The horn is mounted at about knee level. Some have it mounted on the top of the control stand. That was how it was on one of the two units on the geometry train.

 #495897  by DutchRailnut
 
Looks like a standard new type EMD control stand to me, we use same on CDOT FL-9's the horn is the lever with tags on it, at your knee would be where cab signal acknowleds button is.
 #770219  by Engineer Spike
 
The one in the last post must be a CN unit. The post before that had 3 links. They show a CP unit with the home built control stand. From the looks of it, it was one assigned to switching service. The ones still assigned to road service have D/B and slightly fancier cabs.
 #939412  by dash7
 
Hi All,
A little off the subject does anyone know why they only run a max of 27psi in their brake cyl pressure?,(reading the sticker on top of the windshield) as normal emd's we have at work have 47psi (325kpa)for independent brake cylinders and 72.5 psi(500kpa) train pipe exept the GT46Ace we run 72.5 psi in the brake cylinders.
 #939873  by rrboomer
 
CP runs 27 lb brk cyl pressure on their four axle units. They use a composition brake shoe about the same length as the old passenger car shoe. It gives decent stopping power and one has to work at sliding wheels. D&H runs 72 lb brk cyl on their (single shoe) four axle units. Soo runs 38 lbs on their GP38's; 45 on the ex Milw GP38's and ex SOO/Milw GP40's, MP15's are 40 lbs. All 6 axle units are 72 lbs. Some CP four axle units have, at times, been assigned to the Soo. When they needed brake shoes they get the same regular size as any other Soo unit but kept the 27 lb pressure. They sometimes end up in the next zip code before you can get stopped.

rrb
 #939896  by dash7
 
Ha Ha,
Thanks for the reply,
Wow i did'nt realise that different railroads use different pressures and four axles and six axle's have different pressures.
regards, Derek
 #959248  by ENR3870
 
rrboomer wrote:CP runs 27 lb brk cyl pressure on their four axle units. They use a composition brake shoe about the same length as the old passenger car shoe. It gives decent stopping power and one has to work at sliding wheels. D&H runs 72 lb brk cyl on their (single shoe) four axle units. Soo runs 38 lbs on their GP38's; 45 on the ex Milw GP38's and ex SOO/Milw GP40's, MP15's are 40 lbs. All 6 axle units are 72 lbs.
rrb
CN runs 40 lbs on our units with double shoes, and 72 to 80 lbs on units with single shoes.

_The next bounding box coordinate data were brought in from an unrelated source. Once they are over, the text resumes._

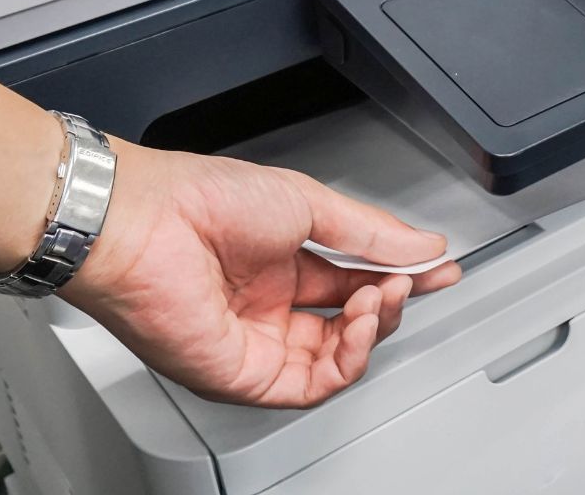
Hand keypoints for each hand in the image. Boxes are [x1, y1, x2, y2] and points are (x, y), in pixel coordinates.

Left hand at [61, 140, 461, 407]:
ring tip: (381, 295)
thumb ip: (369, 233)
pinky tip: (359, 323)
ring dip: (372, 328)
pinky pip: (311, 384)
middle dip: (390, 302)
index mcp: (279, 259)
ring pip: (337, 357)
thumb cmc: (200, 200)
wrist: (146, 223)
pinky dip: (347, 358)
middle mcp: (268, 303)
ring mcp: (257, 339)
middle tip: (411, 280)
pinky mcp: (244, 374)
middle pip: (350, 321)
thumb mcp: (308, 203)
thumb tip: (421, 246)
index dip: (400, 275)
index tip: (437, 268)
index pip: (354, 277)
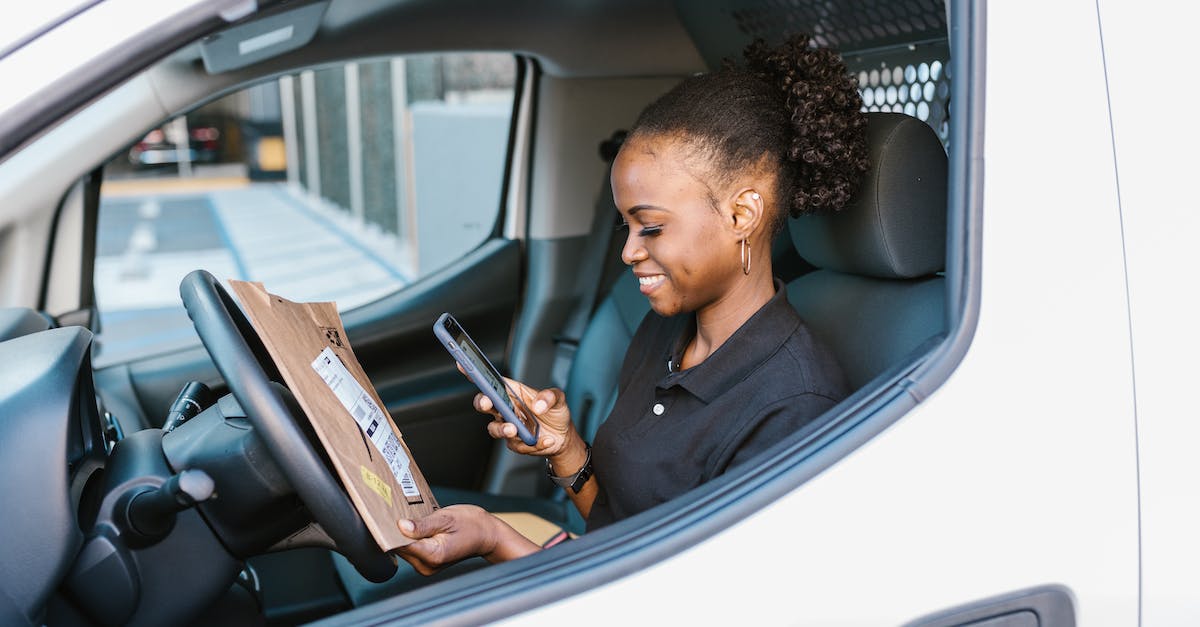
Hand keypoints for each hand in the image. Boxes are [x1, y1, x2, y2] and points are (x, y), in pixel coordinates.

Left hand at [395, 505, 536, 574]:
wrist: (486, 534)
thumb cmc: (471, 525)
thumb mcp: (447, 518)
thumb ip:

Engineer Spike wrote:The one in the last post must be a CN unit. The post before that had 3 links. They show a CP unit with the home built control stand.
Yes, the one I posted is a CN GP9 switcher unit. They have CN homebuilt control stands. Our GP9 Road Switchers have the same control stand but run short hood forward. Even though both road switcher and switcher versions have chopped short hoods, the switchers run long hood forward.